● **YOUR INSTRUCTIONS**
The data below is to be retyped exactly, line by line.

● **SUPPLIED INFORMATION**
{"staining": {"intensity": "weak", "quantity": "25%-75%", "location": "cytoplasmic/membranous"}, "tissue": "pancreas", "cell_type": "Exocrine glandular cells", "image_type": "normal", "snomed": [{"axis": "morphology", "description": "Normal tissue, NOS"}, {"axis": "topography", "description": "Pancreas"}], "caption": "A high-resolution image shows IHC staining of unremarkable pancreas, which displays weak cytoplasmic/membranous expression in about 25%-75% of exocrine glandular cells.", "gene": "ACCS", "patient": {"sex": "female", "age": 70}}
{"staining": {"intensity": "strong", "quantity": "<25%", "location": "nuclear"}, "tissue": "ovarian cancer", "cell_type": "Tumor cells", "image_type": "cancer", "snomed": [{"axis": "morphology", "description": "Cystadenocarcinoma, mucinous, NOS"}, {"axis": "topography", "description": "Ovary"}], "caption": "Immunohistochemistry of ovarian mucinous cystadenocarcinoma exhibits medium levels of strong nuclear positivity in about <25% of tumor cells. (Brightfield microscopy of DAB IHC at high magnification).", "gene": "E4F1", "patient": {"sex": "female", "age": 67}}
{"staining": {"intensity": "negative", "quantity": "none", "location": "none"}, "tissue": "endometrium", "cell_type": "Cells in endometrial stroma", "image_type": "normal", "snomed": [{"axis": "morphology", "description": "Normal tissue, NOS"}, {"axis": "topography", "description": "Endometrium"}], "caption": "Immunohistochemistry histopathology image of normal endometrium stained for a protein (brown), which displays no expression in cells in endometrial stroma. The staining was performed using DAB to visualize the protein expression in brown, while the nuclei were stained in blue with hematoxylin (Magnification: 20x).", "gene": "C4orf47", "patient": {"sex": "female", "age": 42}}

● **TASK RESPONSE**
{"staining": {"intensity": "weak", "quantity": "25%-75%", "location": "cytoplasmic/membranous"}, "tissue": "pancreas", "cell_type": "Exocrine glandular cells", "image_type": "normal", "snomed": [{"axis": "morphology", "description": "Normal tissue, NOS"}, {"axis": "topography", "description": "Pancreas"}], "caption": "A high-resolution image shows IHC staining of unremarkable pancreas, which displays weak cytoplasmic/membranous expression in about 25%-75% of exocrine glandular cells.", "gene": "ACCS", "patient": {"sex": "female", "age": 70}}
{"staining": {"intensity": "strong", "quantity": "<25%", "location": "nuclear"}, "tissue": "ovarian cancer", "cell_type": "Tumor cells", "image_type": "cancer", "snomed": [{"axis": "morphology", "description": "Cystadenocarcinoma, mucinous, NOS"}, {"axis": "topography", "description": "Ovary"}], "caption": "Immunohistochemistry of ovarian mucinous cystadenocarcinoma exhibits medium levels of strong nuclear positivity in about <25% of tumor cells. (Brightfield microscopy of DAB IHC at high magnification).", "gene": "E4F1", "patient": {"sex": "female", "age": 67}}
{"staining": {"intensity": "negative", "quantity": "none", "location": "none"}, "tissue": "endometrium", "cell_type": "Cells in endometrial stroma", "image_type": "normal", "snomed": [{"axis": "morphology", "description": "Normal tissue, NOS"}, {"axis": "topography", "description": "Endometrium"}], "caption": "Immunohistochemistry histopathology image of normal endometrium stained for a protein (brown), which displays no expression in cells in endometrial stroma. The staining was performed using DAB to visualize the protein expression in brown, while the nuclei were stained in blue with hematoxylin (Magnification: 20x).", "gene": "C4orf47", "patient": {"sex": "female", "age": 42}}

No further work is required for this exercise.